Pour appliquer le principe de la justice naturelle dans le cadre d'une décision pouvant faire l'objet d'un contrôle judiciaire, il est nécessaire de faire preuve de souplesse et de tenir compte des circonstances particulières dans lesquelles la décision doit être rendue. La notion d' « équité » a été assimilée à la notion de justice naturelle. Dans des affaires comme celles dont je suis saisi, il est nécessaire, pour trancher la question de l'admissibilité aux prestations, de déterminer le type de relation qui existait entre le prétendu employeur et le prétendu employé eu égard à la prestation des services. Et qui, à part les intéressés eux-mêmes, est le mieux à même de fournir des précisions à ce sujet?

Dans l'affaire Re Tandy Electronics and United Steel Workers of America et al. (1980), 26 O.R. (2d) 68, le juge Cory, qui a prononcé les motifs du jugement de la Cour divisionnaire de la Haute Cour de justice, a déclaré, à la page 74 :

[TRADUCTION]

La notion de justice naturelle est une notion extensible, qui ne peut ni ne doit être définie de manière précise. L'application du principe doit varier selon les circonstances.

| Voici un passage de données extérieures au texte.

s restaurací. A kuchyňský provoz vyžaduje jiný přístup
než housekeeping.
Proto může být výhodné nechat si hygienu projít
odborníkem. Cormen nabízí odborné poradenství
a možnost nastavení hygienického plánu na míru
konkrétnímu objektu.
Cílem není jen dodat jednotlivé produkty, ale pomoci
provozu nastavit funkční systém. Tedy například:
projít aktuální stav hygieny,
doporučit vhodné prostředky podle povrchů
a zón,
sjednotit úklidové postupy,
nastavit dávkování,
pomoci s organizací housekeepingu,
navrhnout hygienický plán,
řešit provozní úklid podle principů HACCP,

L'attribution d'un sens plus large ou plus restreint dépendra de nombreux facteurs; au nombre de ceux-ci, mentionnons la nature de l'audience, la nature du tribunal qui préside, la portée et l'effet de la décision rendue.

Parfois, le refus d'autoriser un contre-interrogatoire peut constituer en soi un déni de justice naturelle. D'autres fois, le fait de limiter ou de restreindre un contre-interrogatoire à certains aspects ou sujets pourrait ne contrevenir d'aucune manière aux principes d'équité qu'englobe la notion de « justice naturelle » .

[23]          On avait dûment informé tous les appelants en l'espèce qu'ils pouvaient fournir de la documentation supplémentaire ou demander les renseignements qu'ils voulaient en contactant la division des appels de Revenu Canada. Ces lettres du ministère ont été consignées en preuve devant notre cour et incluaient de nombreuses mentions du fait que les appelants n'avaient pas répondu à de précédentes lettres au moins à trois occasions distinctes. S'il y a eu un manque d'initiative, il semblerait que ce soit de la part des appelants eux-mêmes. Les appelants étaient parfaitement au courant du processus et étaient conseillés par leur représentant, qui sait ce qui est généralement requis dans ces types de causes. On leur a donné pleinement l'occasion de procéder à une communication intégrale en faveur de l'intimé et ils ont été informés de leur droit d'interjeter appel. Il semble que les demandes ont été traitées équitablement et qu'il n'y a pas eu déni de justice naturelle.

[24]          L'argument final invoqué par le représentant des appelants concernait la compétence de la personne qui a en fait rendu les décisions. Cette question avait été soulevée devant le juge Porter, de notre cour, dans l'affaire Bancheri et M.R.N. (96-2405(UI)), soit un jugement en date du 14 janvier 1999, et devant le juge Bowie, de notre cour, dans l'affaire Janette Lord et M.R.N. et C.D. Lord & Son Ltd. (97-1426(UI)), soit un jugement en date du 11 février 1999. J'ai examiné en profondeur chacun de ces jugements et suis parvenu à la conclusion que la décision du juge Bowie doit être suivie. Le paragraphe 103(13) de la Loi permet à des fonctionnaires, habilités à délivrer des documents présentés comme étant des décisions rendues dans le cadre de la loi, de rendre des décisions ministérielles. Si des décisions sont rendues au nom ou sous l'autorité du ministre par un fonctionnaire autorisé à exercer les pouvoirs ou fonctions du ministre, elles sont réputées être des décisions du ministre et ne peuvent être contestées que par le ministre ou une personne agissant pour lui. Ce paragraphe vise à ce que la Loi soit appliquée d'une manière juste et prompte. Tous les éléments du processus administratif ne peuvent être précisément déterminés dans un texte de loi — ce serait trop laborieux, cela prendrait trop de temps, cela rendrait le processus intolérable et interminable et ce serait d'une injustice criante pour les personnes qui présentent une demande en vertu de la Loi.

[25]          Pour ces motifs, les appels sont rejetés et les décisions du ministre sont confirmées.

Signé à Toronto (Ontario), ce 27e jour d'octobre 1999.

« W. E. MacLatchy »

J.S.C.C.I.

[TRADUCTION FRANÇAISE OFFICIELLE]

Traduction certifiée conforme ce 23e jour d'avril 2001.